A number of years ago, in a Colorado high school, a boy asked a girl: "Do you believe in God?" "Yes" she replied. Then he pulled the trigger and she was dead.
Her last words were an act of faith and then she saw God; Father, Son and Holy Spirit.
Do you believe in God? Do you grasp the implications of God having revealed Himself as a community ...Father, Son and Holy Spirit?
The doctrine of the Trinity has been the foundational centrepiece of Church teaching from earliest times. And yet, even today it is often reduced to a mind game, a numbers game wherein we try to prove that three is equal to one.
The Church is called to be a community of knowledge and caring. Its model is the Blessed Trinity.
The image of Father, Son and Holy Spirit is authentically mirrored in the Church only if that Church is seen to be a community that is utterly transparent and giving.
Yes, strange as it may sound to our ears, God is the Community upon which the Church is modeled and all of that which comes from God is for the common good.
To receive it is communion. In this way, all of Creation is linked together. No one, nothing, stands alone, independent or apart.
I find it helpful to think of it in this way: all "being" is "being" in relation. I am in relation to my deceased parents, to my siblings, to my church, to my environment ...the list goes on.
Stripped of all relationships, I cease to be. In fact, I never was!
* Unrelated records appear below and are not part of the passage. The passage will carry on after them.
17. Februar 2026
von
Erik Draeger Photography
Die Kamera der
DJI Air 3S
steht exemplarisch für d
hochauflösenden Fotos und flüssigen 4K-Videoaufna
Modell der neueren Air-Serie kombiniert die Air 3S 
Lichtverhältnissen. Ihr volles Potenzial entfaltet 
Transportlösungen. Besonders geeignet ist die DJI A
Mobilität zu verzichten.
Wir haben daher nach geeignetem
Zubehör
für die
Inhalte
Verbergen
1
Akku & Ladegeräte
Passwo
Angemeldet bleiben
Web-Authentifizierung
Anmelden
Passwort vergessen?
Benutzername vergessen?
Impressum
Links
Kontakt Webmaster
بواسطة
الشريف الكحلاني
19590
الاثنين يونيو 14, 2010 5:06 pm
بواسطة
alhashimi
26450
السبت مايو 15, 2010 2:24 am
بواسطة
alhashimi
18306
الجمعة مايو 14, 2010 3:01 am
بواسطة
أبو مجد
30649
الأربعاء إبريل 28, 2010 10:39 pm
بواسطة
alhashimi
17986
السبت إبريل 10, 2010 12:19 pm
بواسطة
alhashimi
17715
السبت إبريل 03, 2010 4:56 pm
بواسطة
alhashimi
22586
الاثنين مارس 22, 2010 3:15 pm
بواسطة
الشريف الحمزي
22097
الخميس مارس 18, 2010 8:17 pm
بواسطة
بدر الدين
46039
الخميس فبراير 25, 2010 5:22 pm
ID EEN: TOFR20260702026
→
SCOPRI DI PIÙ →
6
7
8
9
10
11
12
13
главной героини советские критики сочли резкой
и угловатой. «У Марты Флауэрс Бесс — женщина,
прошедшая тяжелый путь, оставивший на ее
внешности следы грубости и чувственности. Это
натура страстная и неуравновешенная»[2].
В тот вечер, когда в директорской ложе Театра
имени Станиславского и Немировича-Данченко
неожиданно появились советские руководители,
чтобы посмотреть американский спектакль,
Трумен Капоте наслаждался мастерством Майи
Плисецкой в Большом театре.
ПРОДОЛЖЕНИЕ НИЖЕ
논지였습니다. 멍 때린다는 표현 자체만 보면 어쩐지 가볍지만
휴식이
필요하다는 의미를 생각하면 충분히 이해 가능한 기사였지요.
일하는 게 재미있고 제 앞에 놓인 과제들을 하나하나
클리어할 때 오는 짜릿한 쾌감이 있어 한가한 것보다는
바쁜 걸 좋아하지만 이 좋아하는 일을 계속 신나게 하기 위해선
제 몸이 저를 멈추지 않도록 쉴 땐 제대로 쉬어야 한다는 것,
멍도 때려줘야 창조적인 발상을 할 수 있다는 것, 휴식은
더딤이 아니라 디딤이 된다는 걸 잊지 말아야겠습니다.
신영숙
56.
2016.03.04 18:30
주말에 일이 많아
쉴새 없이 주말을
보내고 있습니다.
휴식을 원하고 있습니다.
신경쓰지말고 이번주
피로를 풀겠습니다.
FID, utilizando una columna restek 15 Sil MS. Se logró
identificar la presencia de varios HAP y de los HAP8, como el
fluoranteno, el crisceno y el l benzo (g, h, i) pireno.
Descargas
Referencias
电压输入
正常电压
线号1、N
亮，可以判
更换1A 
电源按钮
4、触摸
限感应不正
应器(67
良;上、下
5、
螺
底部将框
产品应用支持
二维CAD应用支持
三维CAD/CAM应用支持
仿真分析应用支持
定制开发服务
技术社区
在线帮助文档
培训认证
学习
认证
And so, all "being" is in relation and these relationships can all be traced to the primal relationship of Father, Son and Holy Spirit.
To live is to live in relationship. This is true of you and me and of all of nature.
Life then is, of necessity, lived in relationship and is defined in terms of its goodness according to how well it measures up to its common source, its triune source which is totally open and totally generous.
And so you see, the mystery of the Trinity need not be reduced to a philosophical game. We are a people because God, who is community, calls us. We are called to create peace and harmony because God's nature is communion.
We celebrate Trinity Sunday to remind ourselves of who and what we are.